[Multi-frame object listings]
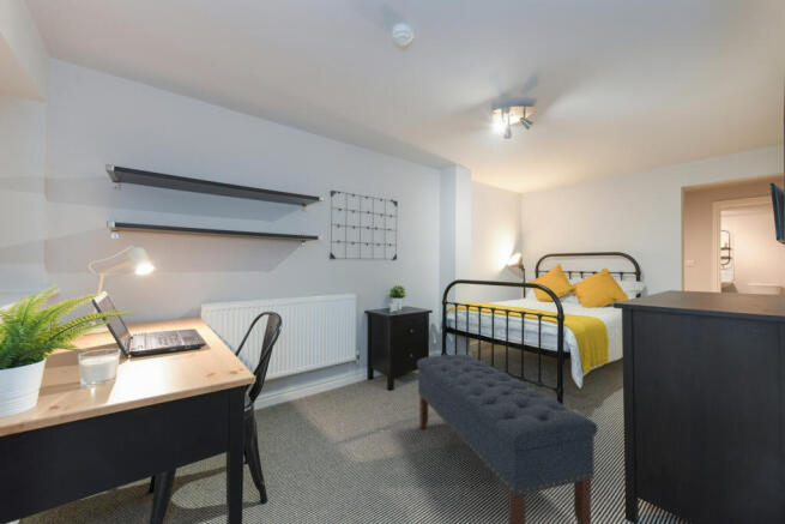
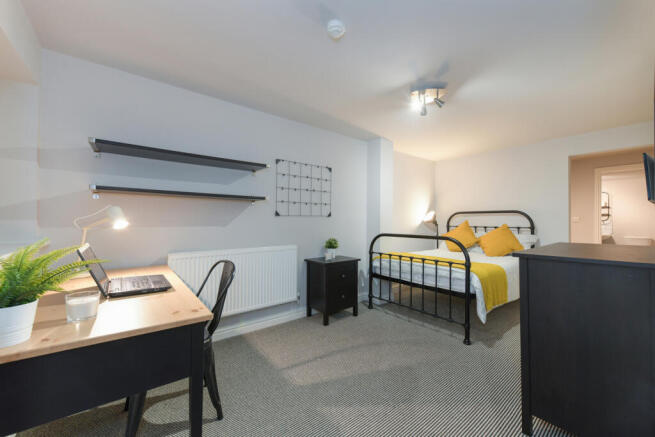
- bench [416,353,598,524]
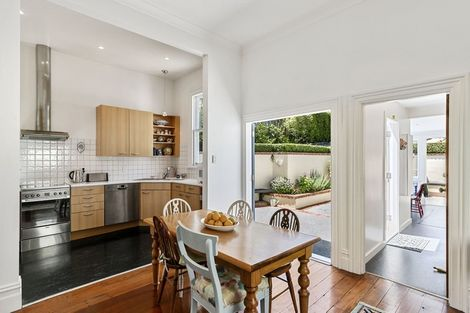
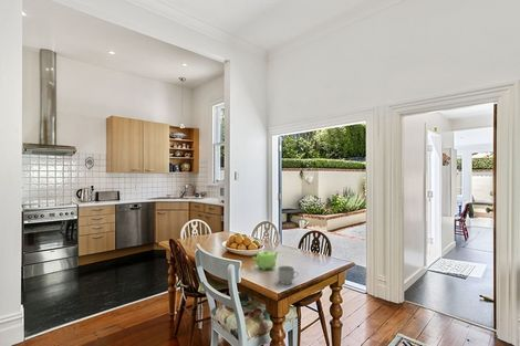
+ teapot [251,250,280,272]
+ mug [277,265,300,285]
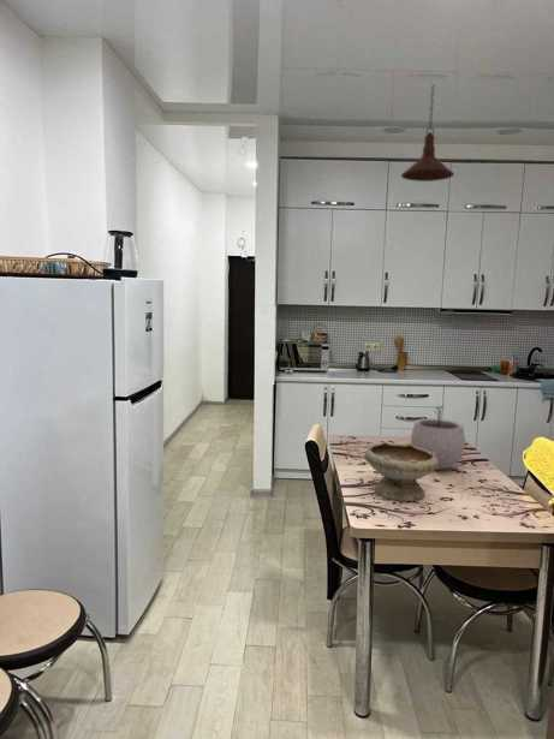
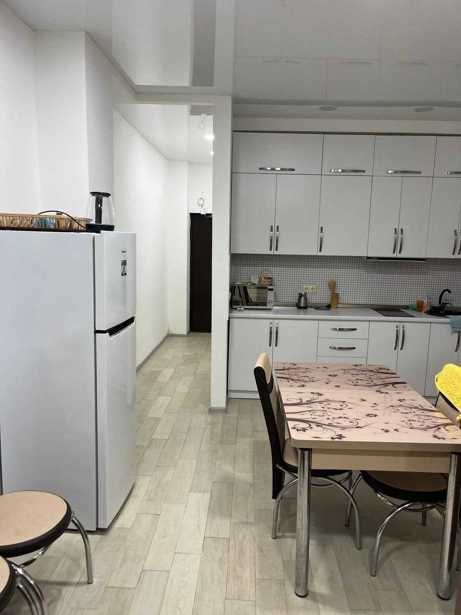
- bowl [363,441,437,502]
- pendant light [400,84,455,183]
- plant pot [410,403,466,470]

### ASSIGNMENT
The task requires that every line above be transcribed exactly, without the images.

### TASK RESULT
- bench [416,353,598,524]
+ teapot [251,250,280,272]
+ mug [277,265,300,285]
- bowl [363,441,437,502]
- pendant light [400,84,455,183]
- plant pot [410,403,466,470]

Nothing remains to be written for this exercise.